У нас очень трудно иметь что-нибудь для чтения по польской истории или библиографии - совсем нет сочинений; на русском их не писали, а на польском они запрещены. Я теперь выписала из Парижа “Histoire de la Pologne” на французском языке, но польского автора, имя его не помню. Она у нас также запрещена.

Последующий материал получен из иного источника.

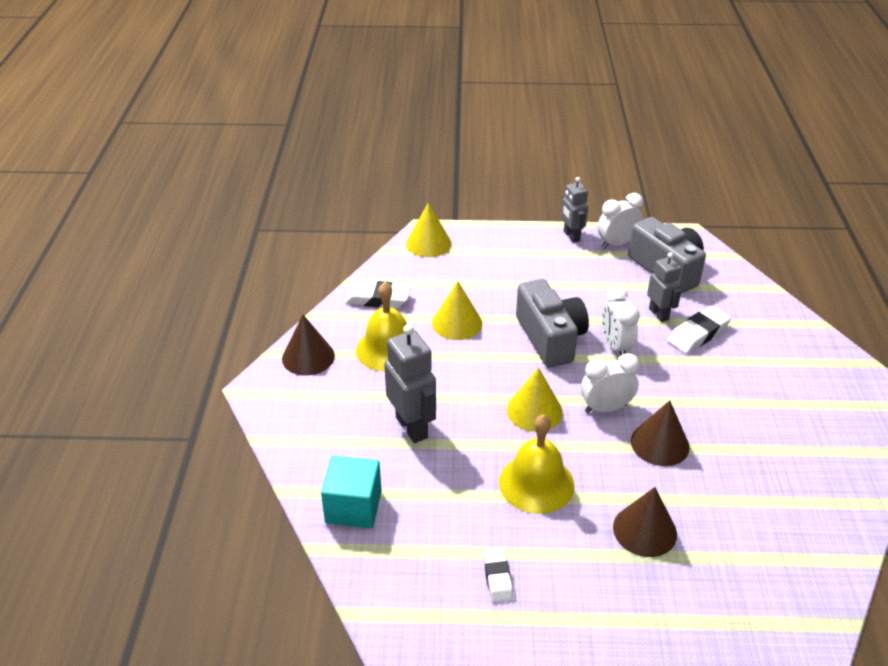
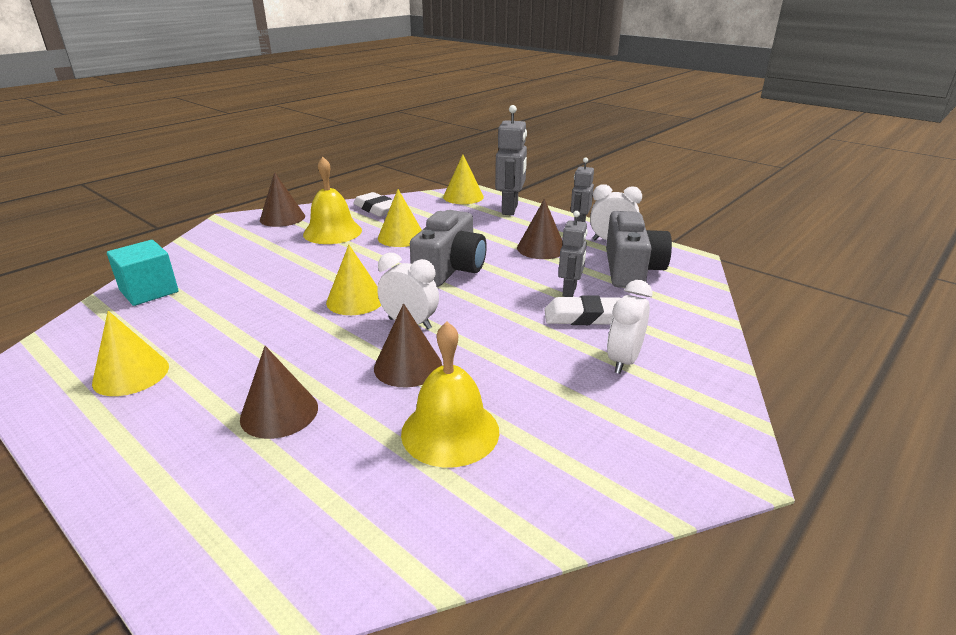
camera: 40 degrees right, 10 degrees down
grey robot [384,324,436,443] -> grey robot moved to [495,105,527,215]
white eraser [483,548,513,603] -> yellow cone [92,311,169,396]
yellow bell [499,414,575,514] -> yellow bell moved to [401,322,499,468]
white clock [602,286,640,355] -> white clock moved to [607,280,653,374]
none -> brown cone [517,199,563,259]

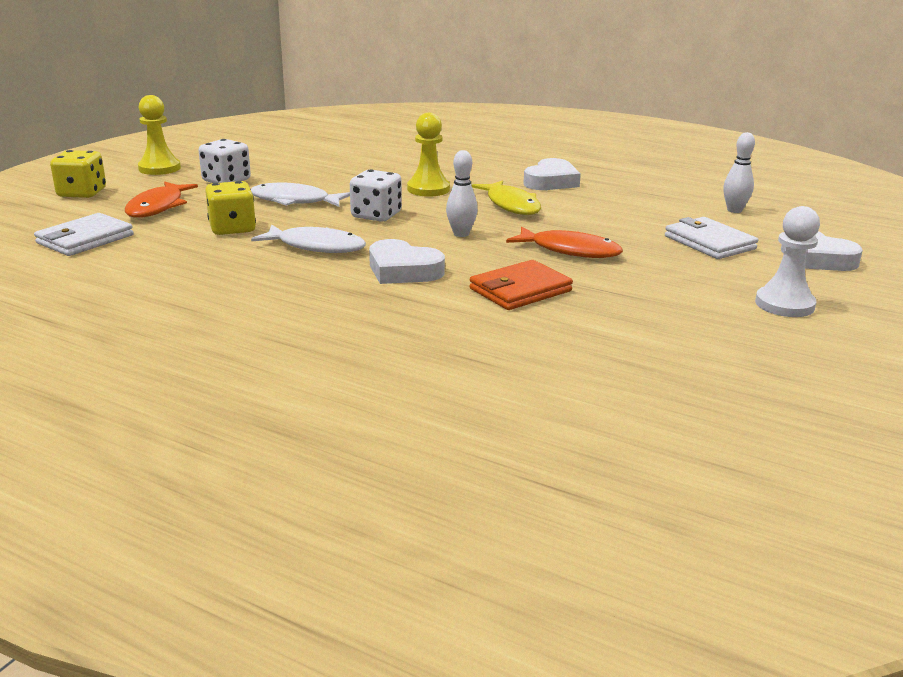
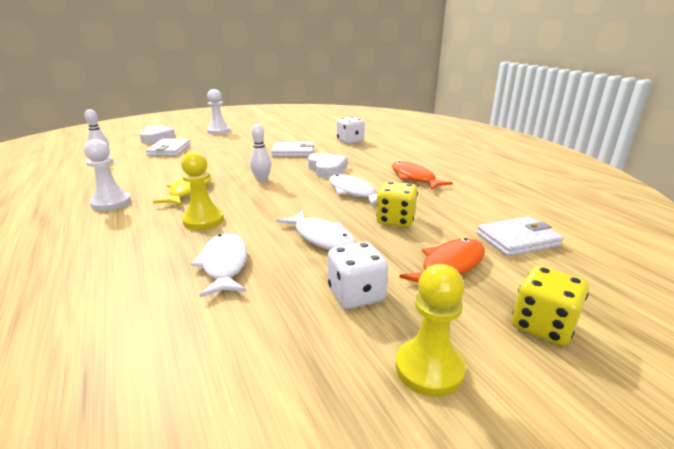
camera: 145 degrees left, 0 degrees up
white dice [350,169,402,222] -> white dice moved to [337,117,365,144]
orange wallet [469,260,573,310] -> white wallet [271,142,314,157]
orange fish [506,227,623,258] -> orange fish moved to [392,162,453,190]
white heart [523,158,581,190] -> white pawn [84,139,131,211]
none -> white fish [190,232,247,297]

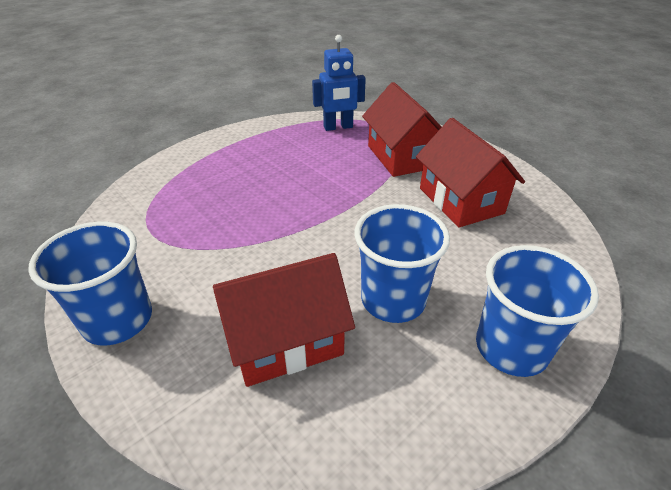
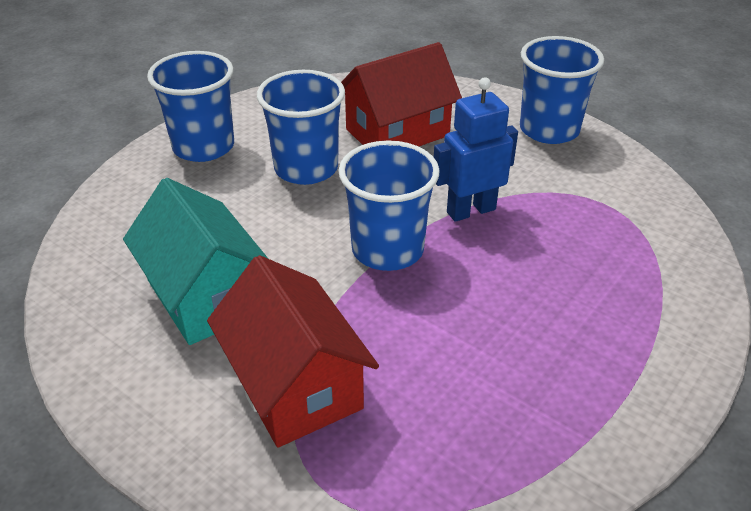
camera: 170 degrees right, 0 degrees up
blue robot [312,35,366,131] -> blue robot moved to [434,77,518,222]
red house [416,118,525,227] -> turquoise house [123,178,268,345]
none -> blue cup [338,141,440,271]

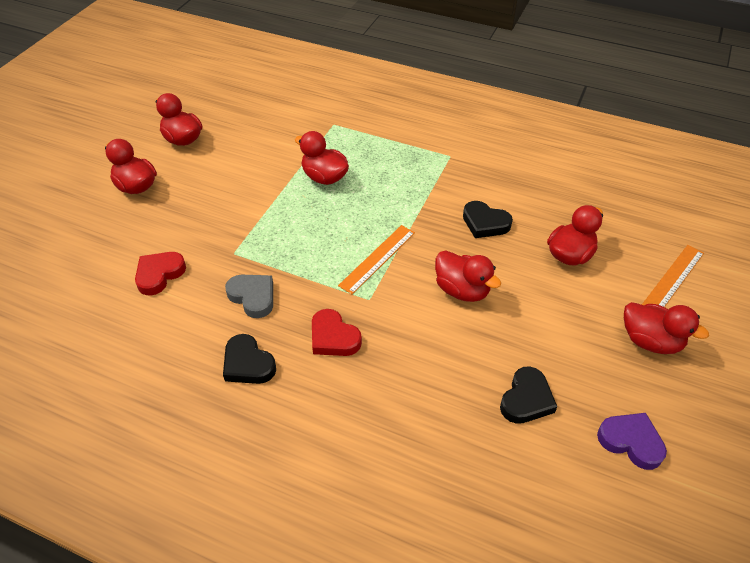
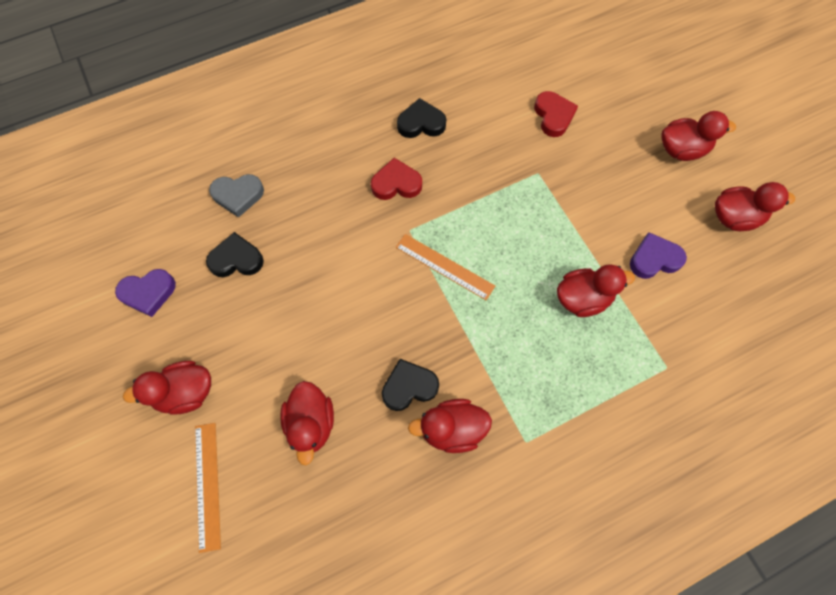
camera: 130 degrees right, 20 degrees up
grey heart [225,275,273,318] -> grey heart moved to [209,174,264,218]
orange ruler [338,225,415,295] -> orange ruler turned 45 degrees counterclockwise [396,234,495,300]
red duck [435,250,501,302] -> red duck moved to [408,399,492,453]
black heart [500,367,557,424] -> black heart turned 105 degrees clockwise [206,232,264,277]
none -> purple heart [630,232,687,279]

Я в ужасном беспокойстве за н а ш у сюиту, милый друг мой, Скажите, не послал ли ее Анатолий Ильич вместе с папиросами, которые он имел для Вас заказать? Если да, то это очень плохо, потому что папиросы, которые попадают в Австрию, или пропадают совсем или доходят через три-четыре месяца, и это было бы ужасно. Если Вы не знаете, как послал их Анатолий Ильич, то спросите его телеграммою, друг мой, и если он послал их с папиросами, то вам лучше поехать в Вену, чтобы выручить эту посылку, иначе она пропадет, сохрани бог.

Я так увлекаюсь писаньем к Вам, что прерываю kto только тогда, когда почувствую, что Голова у Меня Горит как в огот, как и в эту минуту. Поэтому до свидания, Драгоценный мой. Всем сердцем ваша

Н. Ф.-Мекк.

Р. S. Забыла Вам ответить, что для русского польский язык, конечно, не труден. Все спряжения и склонения очень сходны, конструкция языка почти та же, есть только превращения букв при перемене числа, которые я никак не могла усвоить себе, хотя имела отличное руководство, грамматику Орда на французском языке, парижское издание. Но я на слух справляюсь с этою вещью.